[Clinical practice recommendations for diabetes in pregnancy (Update 2019)].

Wien Klin Wochenschr

Interne Abteilung, Landeskrankenhaus Hochzirl - Natters, Hochzirl, Österreich.

Published: May 2019

AI Article Synopsis

  • The 1989 St. Vincent Declaration focused on achieving similar pregnancy outcomes for diabetic and non-diabetic women, yet risks remain high for those with pre-gestational diabetes due to inadequate pre-pregnancy care.
  • Effective management of diabetes before conception and treatment of coexisting conditions like thyroid dysfunction and hypertension are crucial to lower complications during pregnancy.
  • Women, particularly those with type 1 diabetes, need to maintain stable glycemic control throughout pregnancy, with intensive insulin therapy being a recommended approach, while caution is advised for the use of oral medications like Metformin in pregnant women.

Article Abstract

In 1989 the St. Vincent Declaration aimed to achieve comparable pregnancy outcomes in diabetic and non-diabetic women. However, currently women with pre-gestational diabetes still feature a higher risk of perinatal morbidity and even increased mortality. This fact is mostly ascribed to a persistently low rate of pregnancy planning and pre-pregnancy care with optimization of metabolic control prior to conception. All women should be experienced in the management of their therapy and on stable glycemic control prior to the conception.

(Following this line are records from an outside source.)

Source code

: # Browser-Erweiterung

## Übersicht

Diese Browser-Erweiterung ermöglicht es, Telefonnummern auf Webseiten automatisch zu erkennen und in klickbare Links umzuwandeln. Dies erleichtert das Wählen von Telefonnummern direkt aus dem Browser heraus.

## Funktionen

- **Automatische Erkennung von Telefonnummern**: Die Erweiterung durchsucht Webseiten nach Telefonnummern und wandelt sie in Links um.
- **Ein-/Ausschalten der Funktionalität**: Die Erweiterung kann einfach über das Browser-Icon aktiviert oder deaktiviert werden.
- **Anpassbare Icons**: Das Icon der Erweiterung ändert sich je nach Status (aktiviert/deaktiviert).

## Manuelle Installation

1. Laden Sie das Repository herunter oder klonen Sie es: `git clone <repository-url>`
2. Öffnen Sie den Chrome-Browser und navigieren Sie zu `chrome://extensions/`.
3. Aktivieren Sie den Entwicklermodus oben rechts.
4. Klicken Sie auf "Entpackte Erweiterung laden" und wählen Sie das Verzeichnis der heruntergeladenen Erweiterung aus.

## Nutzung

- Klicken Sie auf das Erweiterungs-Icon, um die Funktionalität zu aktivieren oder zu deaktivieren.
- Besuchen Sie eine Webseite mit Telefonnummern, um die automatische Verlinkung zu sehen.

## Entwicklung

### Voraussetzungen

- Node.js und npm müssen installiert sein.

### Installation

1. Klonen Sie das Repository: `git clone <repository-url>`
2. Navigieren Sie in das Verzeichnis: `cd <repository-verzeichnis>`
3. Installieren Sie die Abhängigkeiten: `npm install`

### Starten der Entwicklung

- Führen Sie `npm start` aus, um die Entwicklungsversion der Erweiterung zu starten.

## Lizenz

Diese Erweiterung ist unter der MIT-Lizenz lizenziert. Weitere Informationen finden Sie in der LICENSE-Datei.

In addition, thyroid dysfunction, hypertension as well as the presence of diabetic complications should be excluded before pregnancy or treated adequately in order to decrease the risk for a progression of complications during pregnancy as well as maternal and fetal morbidity. Especially in women with type 1 diabetes mellitus in early pregnancy the risk of hypoglycemia is highest and decreases with the progression of pregnancy due to hormonal changes causing steady increase of insulin resistance. In addition, obesity increases worldwide and contributes to increasing numbers of women at childbearing age with type 2 diabetes mellitus and further deterioration of pregnancy outcomes in diabetic women. Maternal glycemic control should aim to achieve normoglycemia and normal HbA levels, possibly without hypoglycemia, but is associated with the development of diabetic embryopathy and fetopathy if dysglycemia occurs. Intensified insulin therapy with multiple daily insulin injections and pump treatment are effective in reaching good metabolic control during pregnancy. Oral glucose lowering drugs (Metformin) may be considered in obese women with type 2 diabetes mellitus to increase insulin sensitivity but should be also prescribed cautiously due to crossing the placenta and lack of long-time follow up data of the offspring.